TEXT UNDER STUDY
——
As designs become larger and more complex, the need for reusable blocks of intellectual property (IP) increases. The use of IP helps accelerate time to market, and allows the designer to focus on the unique, high-value-added portions of the system. However, using third-party IP can be risky. Fortunately, the right design flow with parameterizable, reusable IP that can be evaluated before purchase can reduce risk and accelerate the design process. By using such a design flow, a design team can implement a design by downloading the IP via the Internet, parameterizing it, and evaluating it fully integrated within the system all prior to licensing the IP core.

Figure 1 - Hypothetical modulator system

A typical DSP modulator might combine an outer encoding layer, and inner coding layer, and FIR filters, sending its output through a digital-to-analog converter (DAC).

We used this design flow to implement a finite impulse response (FIR) digital filter as a part of a transmission impairment measurement set (TIMS) module line card used in the Hewlett-Packard service advisor test tablet, a hand-held tablet that enables the field testing of communications equipment such as ATM, SONET, and xDSL.
——
RECORDED DATA
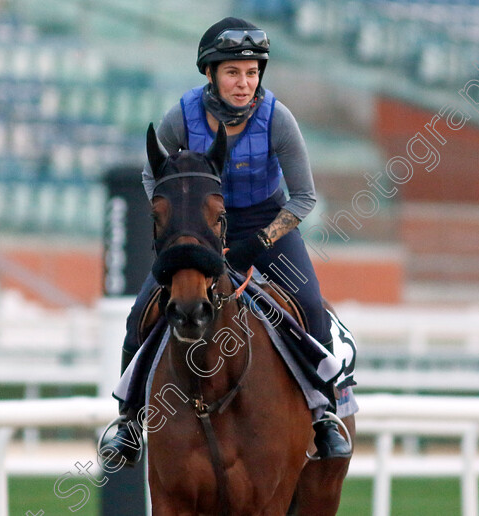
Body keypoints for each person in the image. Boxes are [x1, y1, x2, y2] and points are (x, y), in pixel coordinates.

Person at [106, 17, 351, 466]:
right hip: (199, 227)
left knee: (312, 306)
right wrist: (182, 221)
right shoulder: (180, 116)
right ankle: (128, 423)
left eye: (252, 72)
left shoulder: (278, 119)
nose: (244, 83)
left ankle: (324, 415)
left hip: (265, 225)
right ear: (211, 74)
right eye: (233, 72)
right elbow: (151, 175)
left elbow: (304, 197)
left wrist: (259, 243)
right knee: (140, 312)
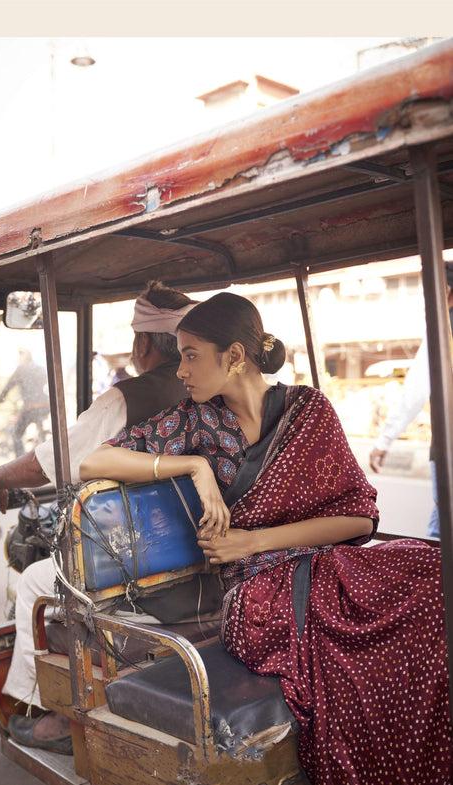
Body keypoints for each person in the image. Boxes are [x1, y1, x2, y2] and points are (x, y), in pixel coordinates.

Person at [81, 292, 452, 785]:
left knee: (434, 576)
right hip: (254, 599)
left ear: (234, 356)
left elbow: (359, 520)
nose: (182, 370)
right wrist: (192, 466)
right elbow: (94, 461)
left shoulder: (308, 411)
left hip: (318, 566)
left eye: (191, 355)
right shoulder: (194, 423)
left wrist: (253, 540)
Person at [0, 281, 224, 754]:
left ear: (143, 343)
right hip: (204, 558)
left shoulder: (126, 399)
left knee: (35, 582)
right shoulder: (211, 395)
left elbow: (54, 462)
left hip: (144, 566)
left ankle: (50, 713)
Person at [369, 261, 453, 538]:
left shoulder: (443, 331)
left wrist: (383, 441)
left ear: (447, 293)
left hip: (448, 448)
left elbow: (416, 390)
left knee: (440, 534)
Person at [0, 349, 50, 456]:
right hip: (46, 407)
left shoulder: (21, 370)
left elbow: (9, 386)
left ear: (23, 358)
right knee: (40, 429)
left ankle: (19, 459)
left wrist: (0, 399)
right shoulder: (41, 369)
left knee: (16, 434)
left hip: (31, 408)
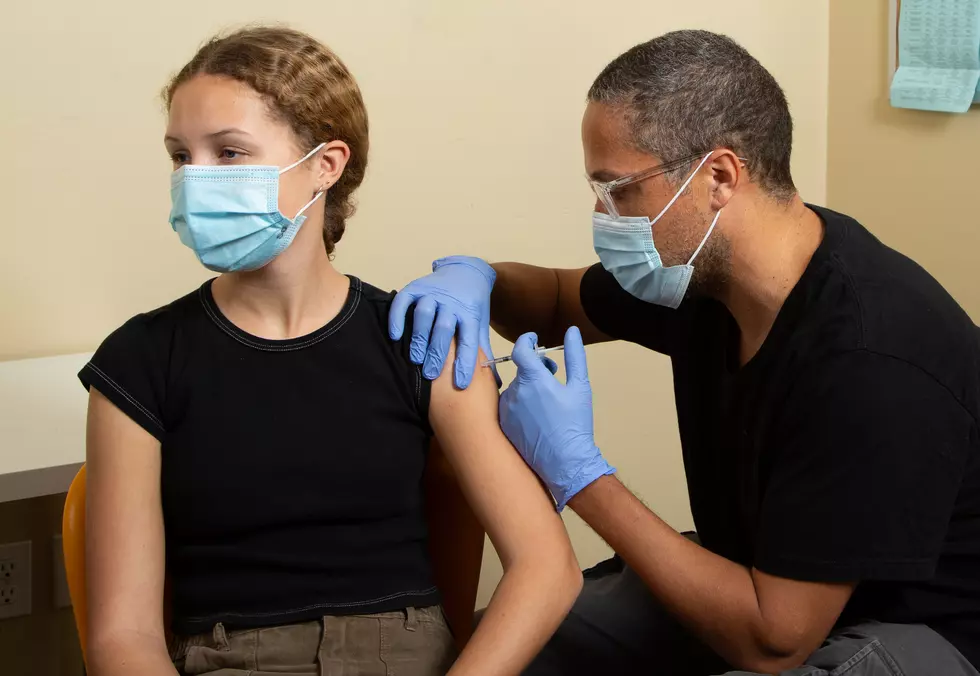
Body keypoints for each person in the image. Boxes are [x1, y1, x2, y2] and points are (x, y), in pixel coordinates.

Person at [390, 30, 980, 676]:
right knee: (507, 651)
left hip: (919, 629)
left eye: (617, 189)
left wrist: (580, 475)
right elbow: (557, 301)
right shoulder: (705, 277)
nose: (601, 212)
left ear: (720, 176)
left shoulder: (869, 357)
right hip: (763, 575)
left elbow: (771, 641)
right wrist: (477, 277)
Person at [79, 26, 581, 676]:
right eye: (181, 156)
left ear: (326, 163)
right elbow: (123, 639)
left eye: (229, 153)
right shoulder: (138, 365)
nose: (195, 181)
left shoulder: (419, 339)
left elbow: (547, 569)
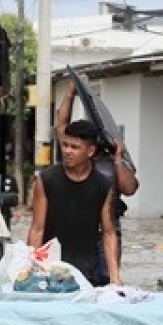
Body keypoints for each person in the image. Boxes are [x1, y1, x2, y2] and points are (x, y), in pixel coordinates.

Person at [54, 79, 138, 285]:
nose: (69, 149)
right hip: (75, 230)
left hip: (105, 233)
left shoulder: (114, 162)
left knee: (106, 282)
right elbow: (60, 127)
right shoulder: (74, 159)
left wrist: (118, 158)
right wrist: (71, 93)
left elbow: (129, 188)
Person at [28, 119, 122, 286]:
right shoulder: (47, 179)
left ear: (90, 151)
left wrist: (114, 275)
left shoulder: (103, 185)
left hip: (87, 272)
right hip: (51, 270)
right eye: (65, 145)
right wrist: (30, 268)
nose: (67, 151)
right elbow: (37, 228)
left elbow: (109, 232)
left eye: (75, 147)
——
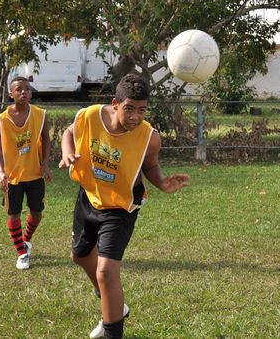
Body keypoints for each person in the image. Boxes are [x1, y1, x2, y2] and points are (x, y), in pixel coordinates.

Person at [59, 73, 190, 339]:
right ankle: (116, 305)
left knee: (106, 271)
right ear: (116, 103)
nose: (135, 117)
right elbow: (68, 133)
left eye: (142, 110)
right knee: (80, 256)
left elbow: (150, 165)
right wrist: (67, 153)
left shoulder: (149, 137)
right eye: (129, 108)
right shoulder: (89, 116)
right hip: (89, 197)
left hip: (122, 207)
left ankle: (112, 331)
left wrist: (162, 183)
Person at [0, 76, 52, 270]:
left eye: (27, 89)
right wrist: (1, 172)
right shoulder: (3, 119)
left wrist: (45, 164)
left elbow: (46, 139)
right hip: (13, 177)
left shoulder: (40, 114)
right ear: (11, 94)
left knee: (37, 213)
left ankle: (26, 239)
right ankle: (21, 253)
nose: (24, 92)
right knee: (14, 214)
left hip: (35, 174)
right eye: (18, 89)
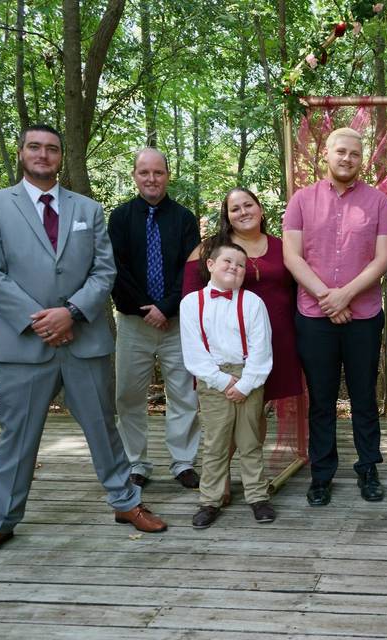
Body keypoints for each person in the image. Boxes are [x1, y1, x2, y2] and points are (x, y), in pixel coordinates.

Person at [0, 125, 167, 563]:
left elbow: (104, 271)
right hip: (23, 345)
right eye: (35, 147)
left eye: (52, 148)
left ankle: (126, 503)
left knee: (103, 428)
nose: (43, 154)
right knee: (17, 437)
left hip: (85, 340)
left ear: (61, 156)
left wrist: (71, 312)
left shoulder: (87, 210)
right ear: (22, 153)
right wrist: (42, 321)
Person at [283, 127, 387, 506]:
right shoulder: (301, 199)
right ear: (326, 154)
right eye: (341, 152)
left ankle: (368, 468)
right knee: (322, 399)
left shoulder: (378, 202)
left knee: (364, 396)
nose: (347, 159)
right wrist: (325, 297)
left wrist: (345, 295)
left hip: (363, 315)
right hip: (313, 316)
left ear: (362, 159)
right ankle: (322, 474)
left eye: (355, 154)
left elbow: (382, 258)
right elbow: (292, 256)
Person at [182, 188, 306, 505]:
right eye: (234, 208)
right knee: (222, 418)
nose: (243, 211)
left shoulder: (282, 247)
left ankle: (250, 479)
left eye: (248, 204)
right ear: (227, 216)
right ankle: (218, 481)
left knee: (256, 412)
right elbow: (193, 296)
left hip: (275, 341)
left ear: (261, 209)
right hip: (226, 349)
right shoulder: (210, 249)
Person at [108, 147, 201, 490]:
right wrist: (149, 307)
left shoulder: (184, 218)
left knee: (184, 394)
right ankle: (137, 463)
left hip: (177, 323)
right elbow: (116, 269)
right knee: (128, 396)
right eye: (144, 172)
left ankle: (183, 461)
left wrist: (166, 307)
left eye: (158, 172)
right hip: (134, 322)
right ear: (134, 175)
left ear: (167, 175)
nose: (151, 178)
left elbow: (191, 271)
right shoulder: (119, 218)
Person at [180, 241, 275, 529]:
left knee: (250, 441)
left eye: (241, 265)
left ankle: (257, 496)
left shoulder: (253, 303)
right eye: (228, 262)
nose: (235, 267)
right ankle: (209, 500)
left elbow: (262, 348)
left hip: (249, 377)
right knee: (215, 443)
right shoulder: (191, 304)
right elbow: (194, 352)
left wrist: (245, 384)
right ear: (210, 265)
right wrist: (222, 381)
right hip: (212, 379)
——
PROBLEM STATEMENT
Extend the article on evaluating reusable IP cores before licensing them, starting right after its final sentence about the FIR filter built for the Hewlett-Packard test tablet.

SOLVED EXERCISE
Let the FIR fly

Many digital systems use signal filtering to remove unwanted noise, attenuate or boost certain frequency components, provide spectral shaping, or to perform signal detection and analysis (see Figure 1). Two types of filters that accomplish these functions are finite impulse response (FIR) filters and infinite impulse response (IIR) filters. FIR filters serve in systems that require exactly linear phase response, which, except in some very specific cases, IIR filters can't achieve. In contrast to IIR filters, FIR filters also benefit from an inherently stable frequency response. Yet, it is important to consider the potential cost of additional hardware versus an IIR filter with an equivalent frequency response. IIR filters, which are inherently unstable, can work in systems that tolerate their intrinsic phase distortion.

The structure of a FIR filter uses a weighted, tapped delay line (see Figure 2). The filter design process involves identifying coefficients that match the frequency response specified in the system. The coefficients determine the response of the filter. Many sets of coefficients possess special properties, such as symmetry, that can significantly decrease the size of the filter.

Figure 2 - Basic FIR filter

The designer can change which signal frequency passes through a FIR filter by changing the coefficient values.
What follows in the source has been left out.